In Algorithm Design Manual, edit distance is solved by the following algorithm
#define INSERT 1 /* enumerated type symbol for insert */
#define DELETE 2 /* enumerated type symbol for delete */
int string_compare(char *s, char *t, int i, int j)
{
int k; /* counter */
int opt[3]; /* cost of the three options */
int lowest_cost; /* lowest cost */
if (i == 0) return(j * indel(' '));
if (j == 0) return(i * indel(' '));
opt[MATCH] = string_compare(s,t,i-1,j-1) + match(s[i],t[j]);
opt[INSERT] = string_compare(s,t,i,j-1) + indel(t[j]);
opt[DELETE] = string_compare(s,t,i-1,j) + indel(s[i]);
lowest_cost = opt[MATCH];
for (k=INSERT; k<=DELETE; k++)
if (opt[k] < lowest_cost) lowest_cost = opt[k];
return( lowest_cost );
}
I understand everything up to this point but am struggling to understand the following section where substring matching and longest common subsequence are solved as variations of the edit distance problem. I believe I kind of understand the intuition behind them, where the least amount of edits means preserving the "sequences of interest". In the case of substring matching, it is the substring; in the case of the longest common subsequence, it is that common subsequence. However, I don't understand how exactly each problem is solved.

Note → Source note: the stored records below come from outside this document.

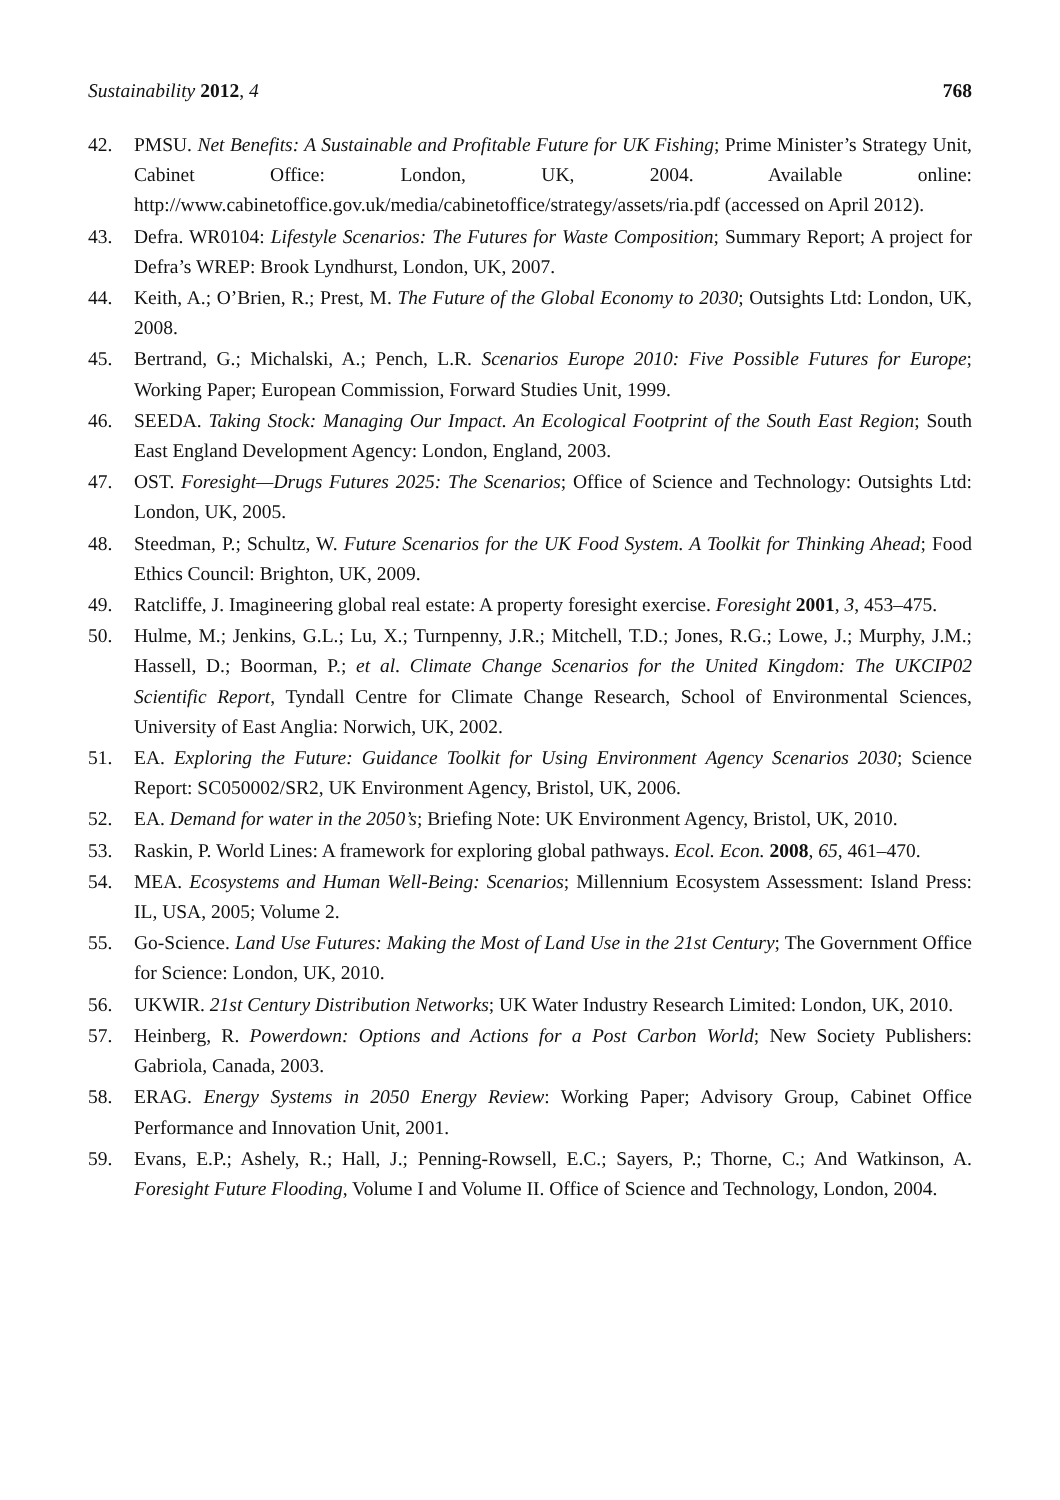Sustainability 2012, 4 768
42. PMSU. Net Benefits: A Sustainable and Profitable Future for UK Fishing; Prime Minister’s Strategy Unit, Cabinet Office: London, UK, 2004. Available online: http://www.cabinetoffice.gov.uk/media/cabinetoffice/strategy/assets/ria.pdf (accessed on April 2012).
43. Defra. WR0104: Lifestyle Scenarios: The Futures for Waste Composition; Summary Report; A project for Defra’s WREP: Brook Lyndhurst, London, UK, 2007.
44. Keith, A.; O’Brien, R.; Prest, M. The Future of the Global Economy to 2030; Outsights Ltd: London, UK, 2008.
45. Bertrand, G.; Michalski, A.; Pench, L.R. Scenarios Europe 2010: Five Possible Futures for Europe; Working Paper; European Commission, Forward Studies Unit, 1999.
46. SEEDA. Taking Stock: Managing Our Impact. An Ecological Footprint of the South East Region; South East England Development Agency: London, England, 2003.
47. OST. Foresight—Drugs Futures 2025: The Scenarios; Office of Science and Technology: Outsights Ltd: London, UK, 2005.
48. Steedman, P.; Schultz, W. Future Scenarios for the UK Food System. A Toolkit for Thinking Ahead; Food Ethics Council: Brighton, UK, 2009.
49. Ratcliffe, J. Imagineering global real estate: A property foresight exercise. Foresight 2001, 3, 453–475.
50. Hulme, M.; Jenkins, G.L.; Lu, X.; Turnpenny, J.R.; Mitchell, T.D.; Jones, R.G.; Lowe, J.; Murphy, J.M.; Hassell, D.; Boorman, P.; et al. Climate Change Scenarios for the United Kingdom: The UKCIP02 Scientific Report, Tyndall Centre for Climate Change Research, School of Environmental Sciences, University of East Anglia: Norwich, UK, 2002.
51. EA. Exploring the Future: Guidance Toolkit for Using Environment Agency Scenarios 2030; Science Report: SC050002/SR2, UK Environment Agency, Bristol, UK, 2006.
52. EA. Demand for water in the 2050’s; Briefing Note: UK Environment Agency, Bristol, UK, 2010.
53. Raskin, P. World Lines: A framework for exploring global pathways. Ecol. Econ. 2008, 65, 461–470.
54. MEA. Ecosystems and Human Well-Being: Scenarios; Millennium Ecosystem Assessment: Island Press: IL, USA, 2005; Volume 2.
55. Go-Science. Land Use Futures: Making the Most of Land Use in the 21st Century; The Government Office for Science: London, UK, 2010.
56. UKWIR. 21st Century Distribution Networks; UK Water Industry Research Limited: London, UK, 2010.
57. Heinberg, R. Powerdown: Options and Actions for a Post Carbon World; New Society Publishers: Gabriola, Canada, 2003.
58. ERAG. Energy Systems in 2050 Energy Review: Working Paper; Advisory Group, Cabinet Office Performance and Innovation Unit, 2001.
59. Evans, E.P.; Ashely, R.; Hall, J.; Penning-Rowsell, E.C.; Sayers, P.; Thorne, C.; And Watkinson, A. Foresight Future Flooding, Volume I and Volume II. Office of Science and Technology, London, 2004.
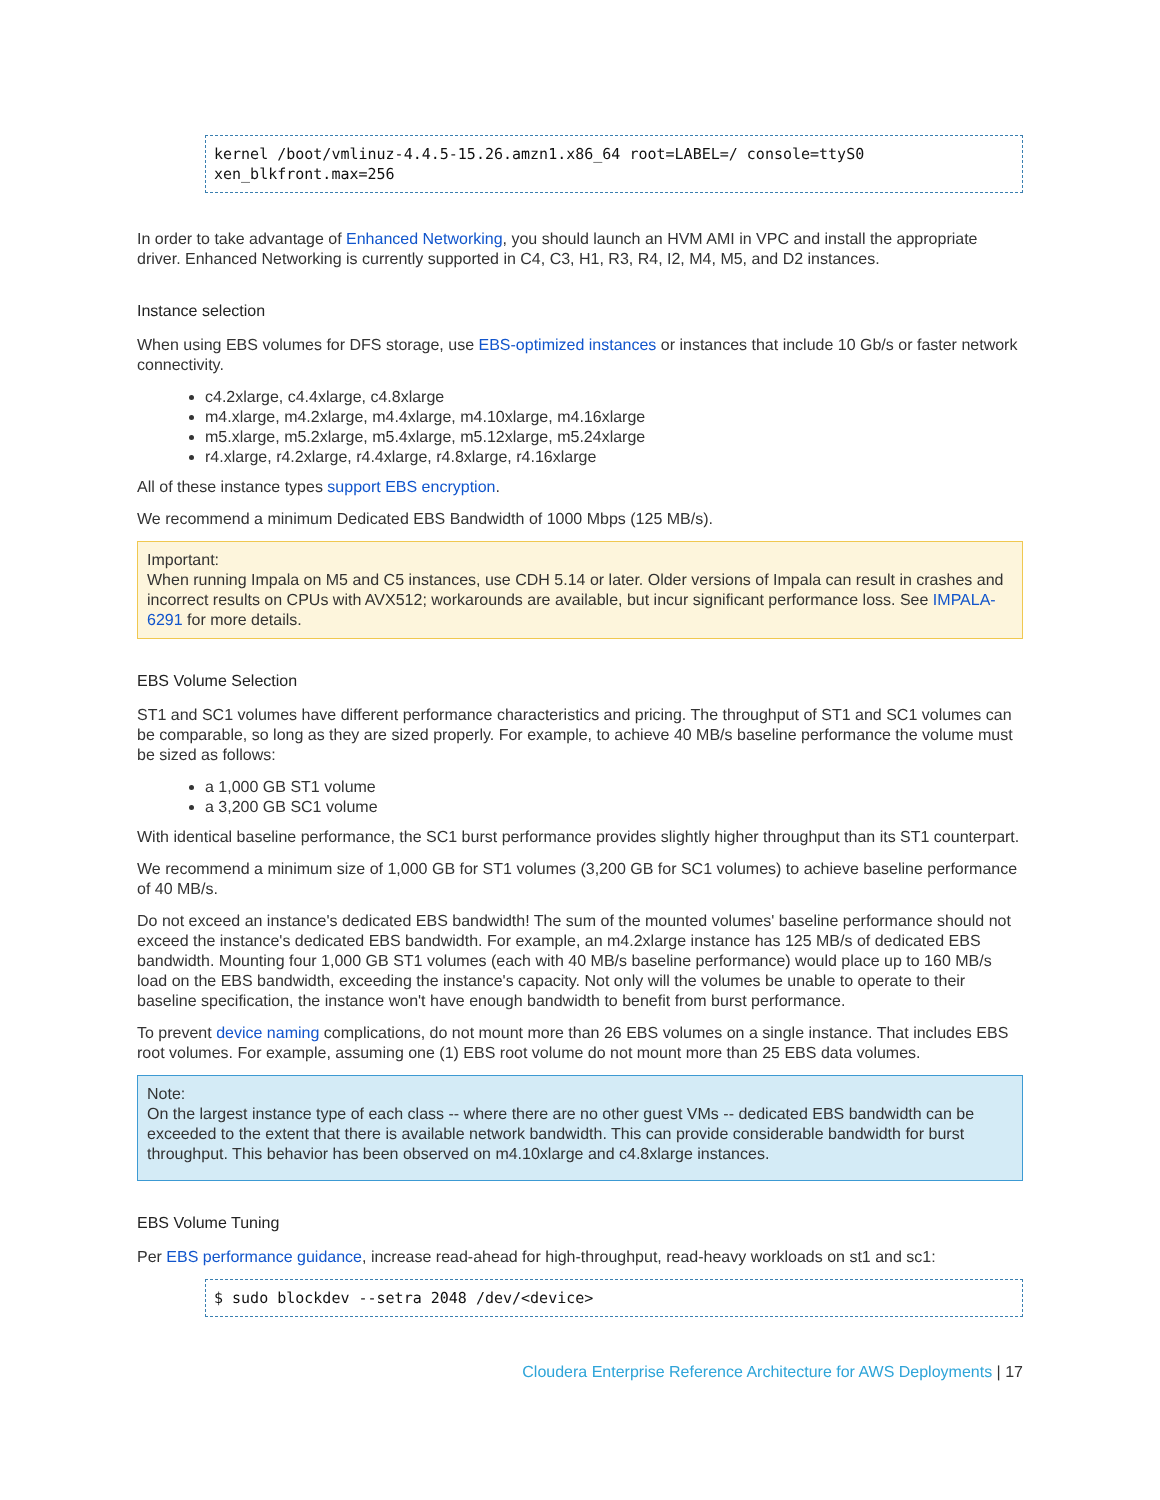kernel /boot/vmlinuz-4.4.5-15.26.amzn1.x86_64 root=LABEL=/ console=ttyS0 xen_blkfront.max=256
In order to take advantage of Enhanced Networking, you should launch an HVM AMI in VPC and install the appropriate driver. Enhanced Networking is currently supported in C4, C3, H1, R3, R4, I2, M4, M5, and D2 instances.
Instance selection
When using EBS volumes for DFS storage, use EBS-optimized instances or instances that include 10 Gb/s or faster network connectivity.
c4.2xlarge, c4.4xlarge, c4.8xlarge
m4.xlarge, m4.2xlarge, m4.4xlarge, m4.10xlarge, m4.16xlarge
m5.xlarge, m5.2xlarge, m5.4xlarge, m5.12xlarge, m5.24xlarge
r4.xlarge, r4.2xlarge, r4.4xlarge, r4.8xlarge, r4.16xlarge
All of these instance types support EBS encryption.
We recommend a minimum Dedicated EBS Bandwidth of 1000 Mbps (125 MB/s).
Important:
When running Impala on M5 and C5 instances, use CDH 5.14 or later. Older versions of Impala can result in crashes and incorrect results on CPUs with AVX512; workarounds are available, but incur significant performance loss. See IMPALA-6291 for more details.
EBS Volume Selection
ST1 and SC1 volumes have different performance characteristics and pricing. The throughput of ST1 and SC1 volumes can be comparable, so long as they are sized properly. For example, to achieve 40 MB/s baseline performance the volume must be sized as follows:
a 1,000 GB ST1 volume
a 3,200 GB SC1 volume
With identical baseline performance, the SC1 burst performance provides slightly higher throughput than its ST1 counterpart.
We recommend a minimum size of 1,000 GB for ST1 volumes (3,200 GB for SC1 volumes) to achieve baseline performance of 40 MB/s.
Do not exceed an instance's dedicated EBS bandwidth! The sum of the mounted volumes' baseline performance should not exceed the instance's dedicated EBS bandwidth. For example, an m4.2xlarge instance has 125 MB/s of dedicated EBS bandwidth. Mounting four 1,000 GB ST1 volumes (each with 40 MB/s baseline performance) would place up to 160 MB/s load on the EBS bandwidth, exceeding the instance's capacity. Not only will the volumes be unable to operate to their baseline specification, the instance won't have enough bandwidth to benefit from burst performance.
To prevent device naming complications, do not mount more than 26 EBS volumes on a single instance. That includes EBS root volumes. For example, assuming one (1) EBS root volume do not mount more than 25 EBS data volumes.
Note:
On the largest instance type of each class -- where there are no other guest VMs -- dedicated EBS bandwidth can be exceeded to the extent that there is available network bandwidth. This can provide considerable bandwidth for burst throughput. This behavior has been observed on m4.10xlarge and c4.8xlarge instances.
EBS Volume Tuning
Per EBS performance guidance, increase read-ahead for high-throughput, read-heavy workloads on st1 and sc1:
$ sudo blockdev --setra 2048 /dev/<device>
Cloudera Enterprise Reference Architecture for AWS Deployments | 17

For substring matching, following changes are made:
row_init(int i)
{
m[0][i].cost = 0; /* note change */
m[0][i].parent = -1; /* note change */
}
goal_cell(char *s, char *t, int *i, int *j)
{
int k; /* counter */
*i = strlen(s) - 1;
*j = 0;
for (k=1; k<strlen(t); k++)
if (m[*i][k].cost < m[*i][*j].cost) *j = k;
}
}
For longest common subsequence, the following change is made:
int match(char c, char d)
{
if (c == d) return(0);
else return(MAXLEN);
}
Would someone care to explain and help me understand this better?
match()now penalises something so hard that it will never appear in any chosen solution. What does this imply about the resulting alignment? Where can gaps still appear?